(Records from a dataset)

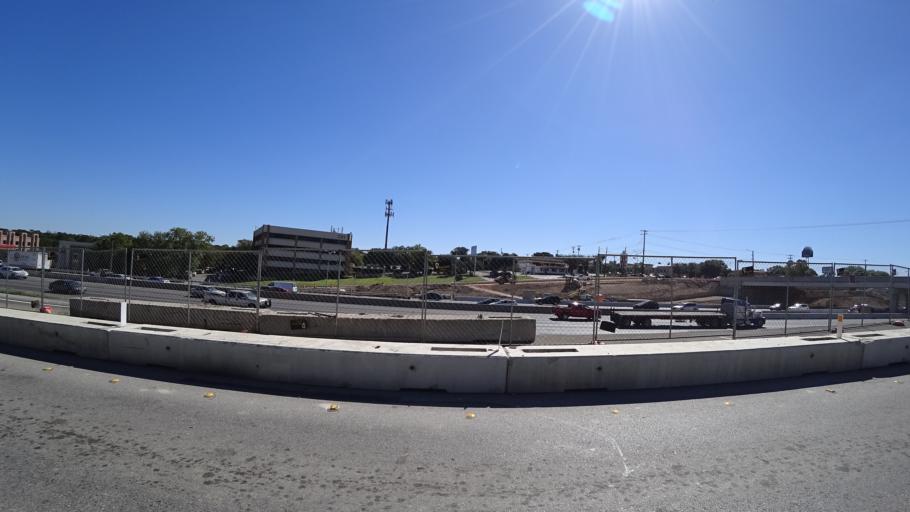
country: US
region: Texas
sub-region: Travis County
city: Austin
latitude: 30.2349
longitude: -97.7411
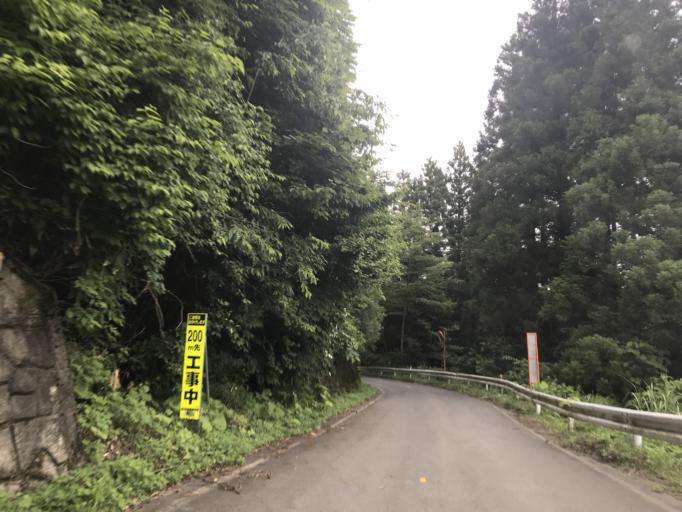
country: JP
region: Iwate
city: Ichinoseki
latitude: 38.9602
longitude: 140.8972
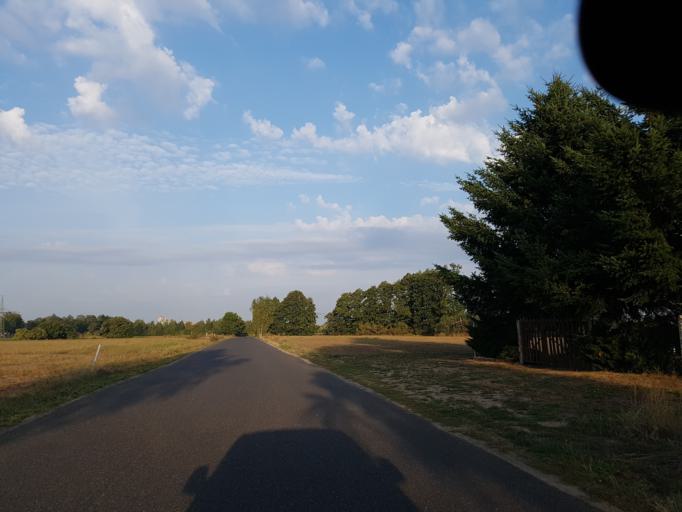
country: DE
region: Brandenburg
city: Elsterwerda
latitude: 51.4579
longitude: 13.5487
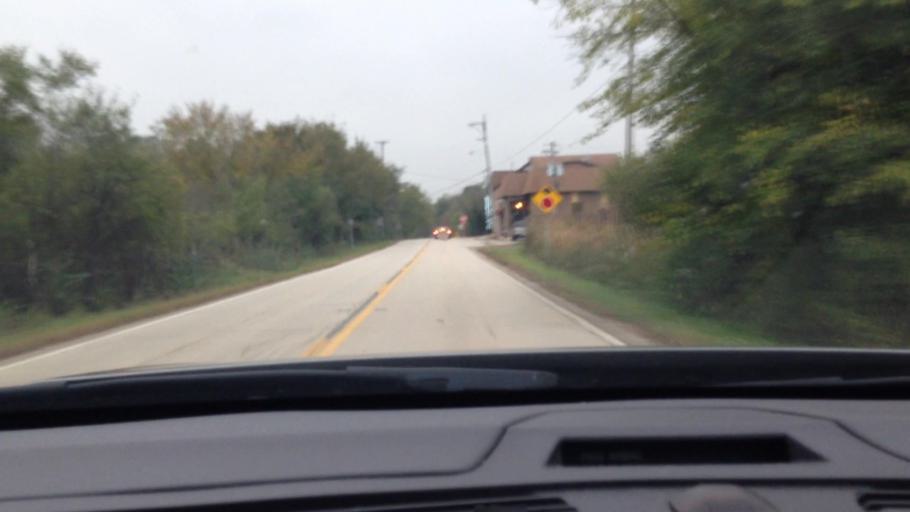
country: US
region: Illinois
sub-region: Cook County
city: Barrington Hills
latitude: 42.0945
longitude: -88.1946
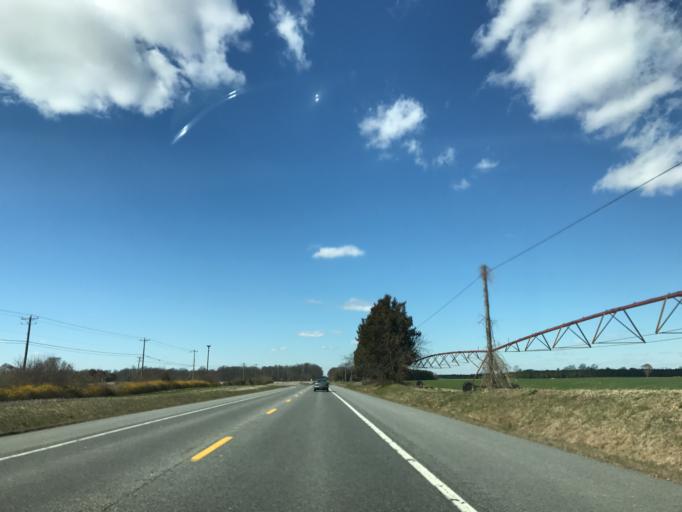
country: US
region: Maryland
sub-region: Queen Anne's County
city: Kingstown
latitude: 39.1722
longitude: -75.9908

SHORT PROBLEM: Express the lines of the material above as a JSON list of strings, one string per line, with blank lines and the pictures left out.

TASK RESPONSE:
[
  "country: US",
  "region: Texas",
  "sub-region: Travis County",
  "city: Austin",
  "latitude: 30.2349",
  "longitude: -97.7411",
  "country: JP",
  "region: Iwate",
  "city: Ichinoseki",
  "latitude: 38.9602",
  "longitude: 140.8972",
  "country: DE",
  "region: Brandenburg",
  "city: Elsterwerda",
  "latitude: 51.4579",
  "longitude: 13.5487",
  "country: US",
  "region: Illinois",
  "sub-region: Cook County",
  "city: Barrington Hills",
  "latitude: 42.0945",
  "longitude: -88.1946",
  "country: US",
  "region: Maryland",
  "sub-region: Queen Anne's County",
  "city: Kingstown",
  "latitude: 39.1722",
  "longitude: -75.9908"
]